Léon XIV vu par un poids lourd du Sacré-Collège

Cardinal Fernando Filoni, en Grand Maître de l'Ordre Equestre du Saint-Sépulcre
Figure incontournable du Palais apostolique et fin connaisseur des arcanes du Vatican, le cardinal Fernando Filoni vient de partager sa vision d’un nouveau pontificat qui, à lire entre les lignes devrait être sensiblement différent de celui qui s’est achevé par le rappel à Dieu du pape François au lendemain de Pâques.
A 79 ans, le cardinal Filoni peut se targuer d’appartenir au club très fermé des « faiseurs de pape ». Italien respecté, Substitut de la secrétairerie d’Etat sous Benoît XVI puis préfet de la Congrégation pour l’évangélisation des peuples – un des dicastères les plus importants de la Curie réformée – il ne cache pas sa satisfaction au Figaro de la récente élection au souverain pontificat du pape Léon XIV, un choix dans lequel il ne semble pas avoir joué un rôle de second plan.
Commentant sa première apparition à la loggia, le cardinal Filoni insiste sur le fait que Léon XIV a placé la paix au cœur de son message : une façon de démarquer le nouveau pontife du précédent, en insistant sur le souci d’“unité” et de “réconciliation” du premier pape américain qui a, dès sa prise de fonctions, sollicité les conseils des cardinaux et insisté sur le rôle central de la curie romaine dans son gouvernement.
Pour le haut prélat, ce double mouvement – ouverture et valorisation de la Curie – laisse entrevoir une gouvernance plus équilibrée, moins centrée sur la figure du pontife seul.

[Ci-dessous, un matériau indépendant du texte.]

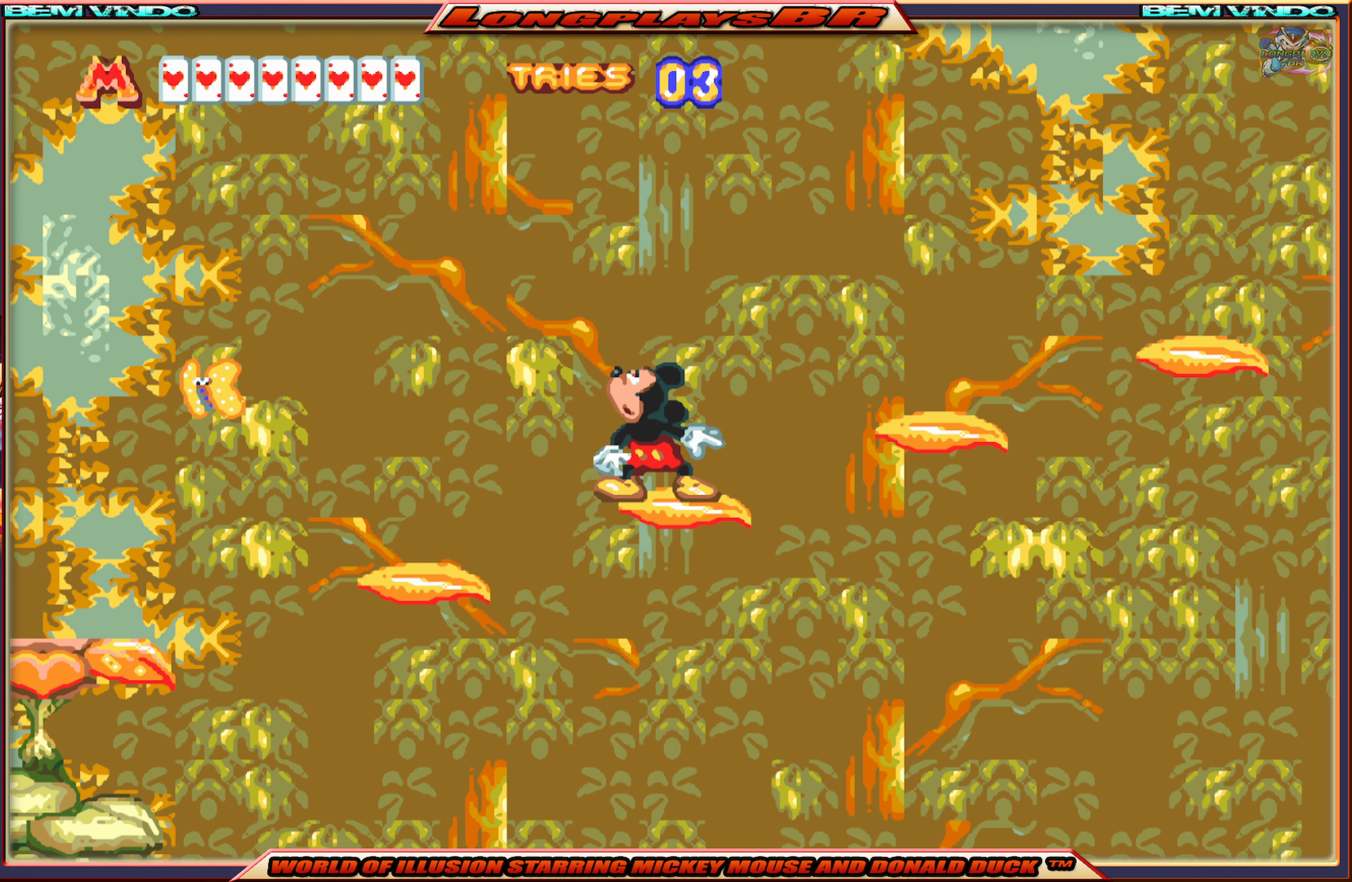
{"buttons": [], "events": []}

Il est intéressant de voir comment le cardinal Filoni décrypte les priorités qui émergent de ce pontificat.
A l’écouter, Léon XIV, conscient des discussions nourries des congrégations du pré-conclave, a déclaré qu’il « n’oublierait rien » de ces échanges où « on avait beaucoup parlé, et de tout ! ». Cette écoute attentive des cardinaux, témoigne d’une volonté autre par rapport au pontife argentin : « Les cardinaux savent très bien que le choix de Léon XIV est le fruit d’une vision commune : fidélité à la tradition, sensibilité aux réalités quotidiennes », explique le cardinal.
Un pontificat de recentrage peut-être, concevant la synodalité d’une manière un peu différente que le pape François : ainsi, si le pontificat de François fut marqué par une synodalité parfois perçue comme « trop horizontale », selon les mots de Mgr Filoni, celui de Léon XIV devrait rétablir une « communion » plus profonde entre le Pasteur suprême et les Eglises locales.
« Léon XIV aura toutefois besoin d’un certain temps pour régler au mieux la vie de sa Curie », précise le cardinal, conscient des mutations nécessaires – qui se font généralement lentement et sans brusquer les choses, dans la tradition vaticane – pour adapter cet organe de gouvernement aux attentes du nouveau pontificat.
Là où, selon le cardinal Filoni, le pontife argentin privilégiait une synodalité parfois perçue comme « miracolistica » – cherchant des solutions rapides aux problèmes les plus complexes –, Léon XIV semble vouloir rétablir un équilibre entre tradition et modernité, entre autorité pontificale et collégialité épiscopale.
Et le haut prélat d’enfoncer le clou en expliquant que le « rééquilibrage » que devrait effectuer Léon XIV ne signifie pas un rejet de l’héritage de François, mais plutôt une « réinterprétation » de ses « intuitions » dans un cadre plus structuré.
Une façon courtoise mais assez nette de dire que, oltretevere, le vent a tourné et que la barque de Pierre allait devoir fixer un nouveau cap. Pour la plus grande gloire de Dieu et le salut des âmes, espérons-le. Mais il est trop tôt pour dire d’où ce vent soufflera et dans quelle direction il se dirigera.